Andrew played on the line for Brother Rice High School in Chicago and went on to play at Illinois Wesleyan.

"He was just kind of a nasty player on the field. You wouldn't really expect it off the field, but he had this grittiness to him. That was the kind of person he was, not always wanting the attention, but willing to do the dirty work for the betterment of the team," Weishar said.

In April of 2010, Andrew and his family received devastating news. Andrew was diagnosed with colorectal cancer.

It never stopped him from continuing to support those around him, especially his little brother during the college football recruiting process.

"He was going through treatments but he wasn't in school so I was able to bring him on a lot of the visits and his opinion was one of the most I valued," Weishar said.

One trip stood out.

"It was just special to have him here. Growing up on the south side of Chicago, everybody seems to be a big Notre Dame fan. It was cool to see campus, see football facilities, spend time with all the coaches and having him here made it even more special. We have a great picture of him touching the Play Like A Champion sign, too," Weishar said.

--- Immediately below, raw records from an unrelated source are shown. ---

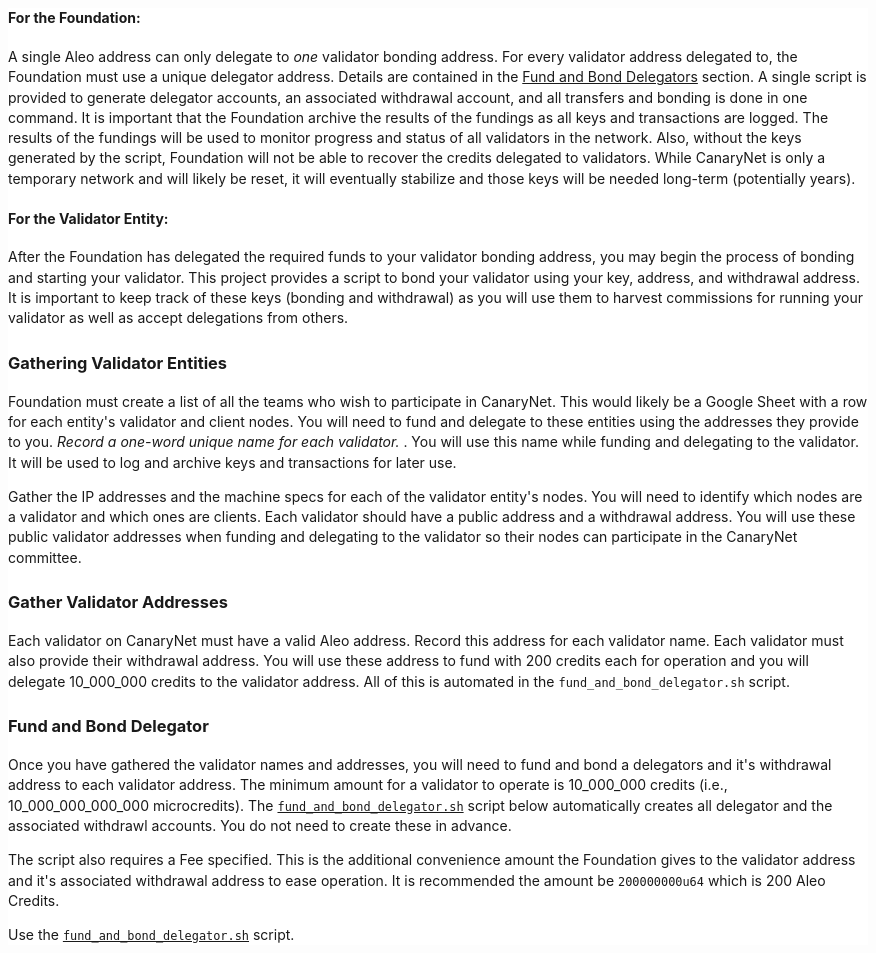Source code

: #### For the Foundation:

A single Aleo address can only delegate to *one* validator bonding address.  For every validator address delegated to, the Foundation must use a unique delegator address.  Details are contained in the [Fund and Bond Delegators](#fund-and-bond-delegator) section.  A single script is provided to generate delegator accounts, an associated withdrawal account, and all transfers and bonding is done in one command.  It is important that the Foundation archive the results of the fundings as all keys and transactions are logged.  The results of the fundings will be used to monitor progress and status of all validators in the network.  Also, without the keys generated by the script, Foundation will not be able to recover the credits delegated to validators.  While CanaryNet is only a temporary network and will likely be reset, it will eventually stabilize and those keys will be needed long-term (potentially years).

#### For the Validator Entity:

After the Foundation has delegated the required funds to your validator bonding address, you may begin the process of bonding and starting your validator.  This project provides a script to bond your validator using your key, address, and withdrawal address.  It is important to keep track of these keys (bonding and withdrawal) as you will use them to harvest commissions for running your validator as well as accept delegations from others.

### Gathering Validator Entities

Foundation must create a list of all the teams who wish to participate in CanaryNet.  This would likely be a Google Sheet with a row for each entity's validator and client nodes.  You will need to fund and delegate to these entities using the addresses they provide to you.  *Record a one-word unique name for each validator.* . You will use this name while funding and delegating to the validator.  It will be used to log and archive keys and transactions for later use.

Gather the IP addresses and the machine specs for each of the validator entity's nodes.  You will need to identify which nodes are a validator and which ones are clients.  Each validator should have a public address and a withdrawal address.  You will use these public validator addresses when funding and delegating to the validator so their nodes can participate in the CanaryNet committee.

### Gather Validator Addresses

Each validator on CanaryNet must have a valid Aleo address.  Record this address for each validator name.  Each validator must also provide their withdrawal address. You will use these address to fund with 200 credits each for operation and you will delegate 10_000_000 credits to the validator address.  All of this is automated in the `fund_and_bond_delegator.sh` script.  

### Fund and Bond Delegator

Once you have gathered the validator names and addresses, you will need to fund and bond a delegators and it's withdrawal address to each validator address.  The minimum amount for a validator to operate is 10_000_000 credits (i.e., 10_000_000_000_000 microcredits). The [`fund_and_bond_delegator.sh`](../scripts/fund_and_bond_delegator.sh) script below automatically creates all delegator and the associated withdrawl accounts.  You do not need to create these in advance.

The script also requires a Fee specified.  This is the additional convenience amount the Foundation gives to the validator address and it's associated withdrawal address to ease operation.  It is recommended the amount be `200000000u64` which is 200 Aleo Credits.

Use the [`fund_and_bond_delegator.sh`](../scripts/fund_and_bond_delegator.sh) script.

Andrew lost his battle with cancer on October 12, 2012. He was just 21 years old.

"We were all at home with Hospice at Home, surrounded by people he loved, a bunch of friends and family. And even then, it was incredible his whole persona, saying he was still going to fight it, so he provided so much hope to everybody there," Weishar said.

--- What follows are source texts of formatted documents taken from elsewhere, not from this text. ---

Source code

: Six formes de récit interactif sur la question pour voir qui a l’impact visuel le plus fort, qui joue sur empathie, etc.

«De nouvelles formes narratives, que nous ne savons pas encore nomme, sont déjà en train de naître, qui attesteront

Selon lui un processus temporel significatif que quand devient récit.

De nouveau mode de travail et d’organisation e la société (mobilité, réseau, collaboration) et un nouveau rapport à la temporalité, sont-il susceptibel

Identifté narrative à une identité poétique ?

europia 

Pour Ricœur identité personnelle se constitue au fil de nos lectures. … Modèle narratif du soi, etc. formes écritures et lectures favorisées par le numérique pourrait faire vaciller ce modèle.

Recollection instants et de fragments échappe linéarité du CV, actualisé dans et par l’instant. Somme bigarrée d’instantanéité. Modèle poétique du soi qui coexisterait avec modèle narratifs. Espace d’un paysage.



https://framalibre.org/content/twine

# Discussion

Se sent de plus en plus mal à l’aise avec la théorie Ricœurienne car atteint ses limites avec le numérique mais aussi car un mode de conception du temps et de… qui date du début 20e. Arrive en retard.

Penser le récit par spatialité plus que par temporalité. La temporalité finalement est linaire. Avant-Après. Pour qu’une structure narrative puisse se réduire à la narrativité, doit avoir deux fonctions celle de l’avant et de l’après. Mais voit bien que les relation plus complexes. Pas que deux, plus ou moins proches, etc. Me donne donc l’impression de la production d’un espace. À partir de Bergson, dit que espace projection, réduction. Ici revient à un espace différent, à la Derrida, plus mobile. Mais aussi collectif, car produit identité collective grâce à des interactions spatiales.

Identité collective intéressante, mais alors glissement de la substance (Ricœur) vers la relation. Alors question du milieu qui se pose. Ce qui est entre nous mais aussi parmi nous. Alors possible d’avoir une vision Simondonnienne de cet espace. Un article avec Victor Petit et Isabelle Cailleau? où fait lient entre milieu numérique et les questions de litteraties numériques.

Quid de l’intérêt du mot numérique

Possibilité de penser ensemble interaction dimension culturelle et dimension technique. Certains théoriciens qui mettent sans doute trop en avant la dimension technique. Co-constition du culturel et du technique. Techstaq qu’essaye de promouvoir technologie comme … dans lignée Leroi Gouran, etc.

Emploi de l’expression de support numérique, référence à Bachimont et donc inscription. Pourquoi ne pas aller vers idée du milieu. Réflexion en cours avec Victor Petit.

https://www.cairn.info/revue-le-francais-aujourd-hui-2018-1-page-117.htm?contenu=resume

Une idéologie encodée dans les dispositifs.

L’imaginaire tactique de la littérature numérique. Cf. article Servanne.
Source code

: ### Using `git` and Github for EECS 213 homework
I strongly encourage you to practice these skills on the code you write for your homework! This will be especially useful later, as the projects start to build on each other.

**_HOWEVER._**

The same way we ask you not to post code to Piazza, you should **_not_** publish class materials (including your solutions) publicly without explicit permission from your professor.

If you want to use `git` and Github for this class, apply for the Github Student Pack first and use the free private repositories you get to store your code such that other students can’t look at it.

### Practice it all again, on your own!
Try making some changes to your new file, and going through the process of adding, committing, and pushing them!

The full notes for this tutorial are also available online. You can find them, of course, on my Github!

Although his heart was broken, Weishar's college decision was still looming that's when he felt he received a sign at Andrew's wake.

"There was a Play Like A Champion Sign and there was a hashtag #Weish4Ever as soon as I saw that I was like 'wow, that's pretty incredible.' so that was a literal sign that I think led me here," Weishar said.

Now, each time Weishar takes the field at Notre Dame Stadium he thinks of his brother.

"Every time I touch that I have Andrew in my mind and it's pretty cool," Weishar said.

As Weishar and his family move forward, they have found a way to remember and honor Andrew every day.

"Before Andrew passed he sat the family down and said, 'The one thing I want from all this is to be able to pay forward the kindness and generosity that we've received," Weishar said.

His family created the Andrew Weishar Foundation to help other families with children fighting cancer.

"Cancer is a huge financial burden, whether it be little things you don't even think of like paying for parking in Chicago when you're going to the hospital for treatment. We've helped over 85 families so far hopefully we'll just keep getting bigger and bigger," Weishar said.

Weish Fest will be December 1st on Bourbon Street in Chicago. This year's headliner is Third Eye Blind.